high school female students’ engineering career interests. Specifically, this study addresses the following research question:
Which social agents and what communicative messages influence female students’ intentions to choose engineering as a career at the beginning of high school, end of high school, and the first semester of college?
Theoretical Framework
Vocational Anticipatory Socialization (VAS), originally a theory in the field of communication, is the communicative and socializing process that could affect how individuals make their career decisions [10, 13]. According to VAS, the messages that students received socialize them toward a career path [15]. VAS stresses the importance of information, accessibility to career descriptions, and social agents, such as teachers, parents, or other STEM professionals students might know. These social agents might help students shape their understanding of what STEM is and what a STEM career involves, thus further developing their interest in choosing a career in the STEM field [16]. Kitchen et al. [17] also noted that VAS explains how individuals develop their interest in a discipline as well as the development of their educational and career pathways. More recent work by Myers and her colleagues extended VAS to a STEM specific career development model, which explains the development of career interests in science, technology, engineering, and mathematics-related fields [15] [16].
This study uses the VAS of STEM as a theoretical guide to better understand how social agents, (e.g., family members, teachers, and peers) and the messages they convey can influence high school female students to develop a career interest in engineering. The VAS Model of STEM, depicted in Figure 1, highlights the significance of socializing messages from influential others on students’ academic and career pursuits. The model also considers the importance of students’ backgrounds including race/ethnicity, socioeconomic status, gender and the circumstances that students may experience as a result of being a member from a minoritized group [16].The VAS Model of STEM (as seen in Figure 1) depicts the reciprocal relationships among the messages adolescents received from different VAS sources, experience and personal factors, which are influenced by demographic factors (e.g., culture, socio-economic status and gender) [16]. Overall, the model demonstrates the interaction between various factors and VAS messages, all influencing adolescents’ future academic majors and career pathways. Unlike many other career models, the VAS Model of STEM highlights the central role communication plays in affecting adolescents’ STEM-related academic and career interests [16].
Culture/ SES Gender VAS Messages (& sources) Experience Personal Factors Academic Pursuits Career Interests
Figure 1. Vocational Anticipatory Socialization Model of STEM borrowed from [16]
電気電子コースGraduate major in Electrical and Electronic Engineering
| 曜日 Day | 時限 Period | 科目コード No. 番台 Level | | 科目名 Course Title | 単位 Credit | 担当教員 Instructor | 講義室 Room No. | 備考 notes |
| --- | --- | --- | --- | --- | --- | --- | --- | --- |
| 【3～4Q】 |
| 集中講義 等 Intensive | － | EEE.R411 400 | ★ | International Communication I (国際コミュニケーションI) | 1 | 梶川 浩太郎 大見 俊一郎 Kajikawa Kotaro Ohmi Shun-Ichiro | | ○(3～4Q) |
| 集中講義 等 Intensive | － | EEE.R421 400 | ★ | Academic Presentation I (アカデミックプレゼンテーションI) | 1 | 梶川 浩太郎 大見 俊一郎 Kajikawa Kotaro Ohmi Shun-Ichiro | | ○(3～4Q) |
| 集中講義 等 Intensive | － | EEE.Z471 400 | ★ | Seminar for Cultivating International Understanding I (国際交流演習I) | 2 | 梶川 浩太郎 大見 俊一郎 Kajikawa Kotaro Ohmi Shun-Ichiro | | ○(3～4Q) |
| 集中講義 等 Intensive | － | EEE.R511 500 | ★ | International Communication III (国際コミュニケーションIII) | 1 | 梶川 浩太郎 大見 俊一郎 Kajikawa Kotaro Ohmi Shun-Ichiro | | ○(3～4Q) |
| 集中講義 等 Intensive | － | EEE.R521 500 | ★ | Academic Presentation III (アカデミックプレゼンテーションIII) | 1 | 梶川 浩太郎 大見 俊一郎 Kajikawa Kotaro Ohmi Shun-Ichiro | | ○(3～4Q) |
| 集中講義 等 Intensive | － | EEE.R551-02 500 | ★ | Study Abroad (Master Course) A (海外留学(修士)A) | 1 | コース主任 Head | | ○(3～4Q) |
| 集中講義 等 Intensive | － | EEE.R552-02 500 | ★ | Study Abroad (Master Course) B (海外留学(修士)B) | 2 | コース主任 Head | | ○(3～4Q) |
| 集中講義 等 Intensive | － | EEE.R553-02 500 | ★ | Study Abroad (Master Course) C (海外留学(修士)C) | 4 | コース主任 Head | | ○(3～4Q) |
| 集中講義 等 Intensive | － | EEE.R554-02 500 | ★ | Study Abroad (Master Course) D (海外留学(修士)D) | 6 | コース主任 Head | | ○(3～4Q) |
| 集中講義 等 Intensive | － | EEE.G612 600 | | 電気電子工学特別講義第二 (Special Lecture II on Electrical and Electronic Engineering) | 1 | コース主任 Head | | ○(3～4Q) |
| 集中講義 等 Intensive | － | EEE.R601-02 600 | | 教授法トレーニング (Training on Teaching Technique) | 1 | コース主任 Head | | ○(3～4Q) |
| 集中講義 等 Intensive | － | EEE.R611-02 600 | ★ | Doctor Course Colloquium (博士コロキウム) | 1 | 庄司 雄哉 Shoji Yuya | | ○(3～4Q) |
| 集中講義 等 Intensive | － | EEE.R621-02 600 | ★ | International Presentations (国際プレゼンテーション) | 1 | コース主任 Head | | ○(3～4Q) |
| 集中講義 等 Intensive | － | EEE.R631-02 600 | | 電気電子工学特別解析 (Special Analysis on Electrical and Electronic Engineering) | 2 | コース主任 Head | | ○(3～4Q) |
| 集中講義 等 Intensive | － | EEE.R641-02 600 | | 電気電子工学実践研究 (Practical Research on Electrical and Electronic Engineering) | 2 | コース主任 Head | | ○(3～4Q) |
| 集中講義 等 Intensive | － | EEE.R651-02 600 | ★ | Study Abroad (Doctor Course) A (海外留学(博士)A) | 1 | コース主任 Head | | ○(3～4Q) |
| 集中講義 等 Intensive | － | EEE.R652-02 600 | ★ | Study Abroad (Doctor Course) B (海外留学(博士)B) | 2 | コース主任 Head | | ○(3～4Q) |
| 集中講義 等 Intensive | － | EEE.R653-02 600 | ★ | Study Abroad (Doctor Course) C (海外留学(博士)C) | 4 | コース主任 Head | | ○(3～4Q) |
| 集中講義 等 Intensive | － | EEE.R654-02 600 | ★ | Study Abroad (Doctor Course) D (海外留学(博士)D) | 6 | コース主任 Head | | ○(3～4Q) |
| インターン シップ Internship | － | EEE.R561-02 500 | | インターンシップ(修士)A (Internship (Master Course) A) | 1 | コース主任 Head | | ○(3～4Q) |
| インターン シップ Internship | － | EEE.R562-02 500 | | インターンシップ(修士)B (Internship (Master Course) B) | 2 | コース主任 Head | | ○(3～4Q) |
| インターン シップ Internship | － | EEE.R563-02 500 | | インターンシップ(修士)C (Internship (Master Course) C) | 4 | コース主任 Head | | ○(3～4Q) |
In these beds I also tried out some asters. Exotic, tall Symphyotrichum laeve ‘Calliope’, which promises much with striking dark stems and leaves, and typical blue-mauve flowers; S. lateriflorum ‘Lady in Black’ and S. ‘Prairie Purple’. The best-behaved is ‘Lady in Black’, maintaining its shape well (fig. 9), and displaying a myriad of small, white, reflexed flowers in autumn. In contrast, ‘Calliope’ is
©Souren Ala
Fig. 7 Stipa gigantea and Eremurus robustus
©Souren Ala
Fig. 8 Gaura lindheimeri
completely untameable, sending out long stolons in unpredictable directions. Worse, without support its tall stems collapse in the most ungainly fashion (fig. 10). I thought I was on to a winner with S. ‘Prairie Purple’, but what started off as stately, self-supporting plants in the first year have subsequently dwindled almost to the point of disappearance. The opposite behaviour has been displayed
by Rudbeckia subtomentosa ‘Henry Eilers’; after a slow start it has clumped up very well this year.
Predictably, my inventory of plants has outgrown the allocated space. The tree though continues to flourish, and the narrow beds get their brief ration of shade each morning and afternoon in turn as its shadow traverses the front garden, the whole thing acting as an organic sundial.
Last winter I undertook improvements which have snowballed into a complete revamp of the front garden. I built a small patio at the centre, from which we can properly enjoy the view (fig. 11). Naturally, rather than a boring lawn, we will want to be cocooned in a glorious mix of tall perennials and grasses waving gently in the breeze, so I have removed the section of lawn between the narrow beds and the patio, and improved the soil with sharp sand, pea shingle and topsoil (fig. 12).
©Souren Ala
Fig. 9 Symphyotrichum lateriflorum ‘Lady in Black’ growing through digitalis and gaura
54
========================================================================
TASK DESCRIPTION →
Read the records above. Show each line that has the string "Special".

RESPONSE FOR THIS EXERCISE →
| 集中講義 等 Intensive | － | EEE.G612 600 | | 電気電子工学特別講義第二 (Special Lecture II on Electrical and Electronic Engineering) | 1 | コース主任 Head | | ○(3～4Q) |
| 集中講義 等 Intensive | － | EEE.R631-02 600 | | 電気電子工学特別解析 (Special Analysis on Electrical and Electronic Engineering) | 2 | コース主任 Head | | ○(3～4Q) |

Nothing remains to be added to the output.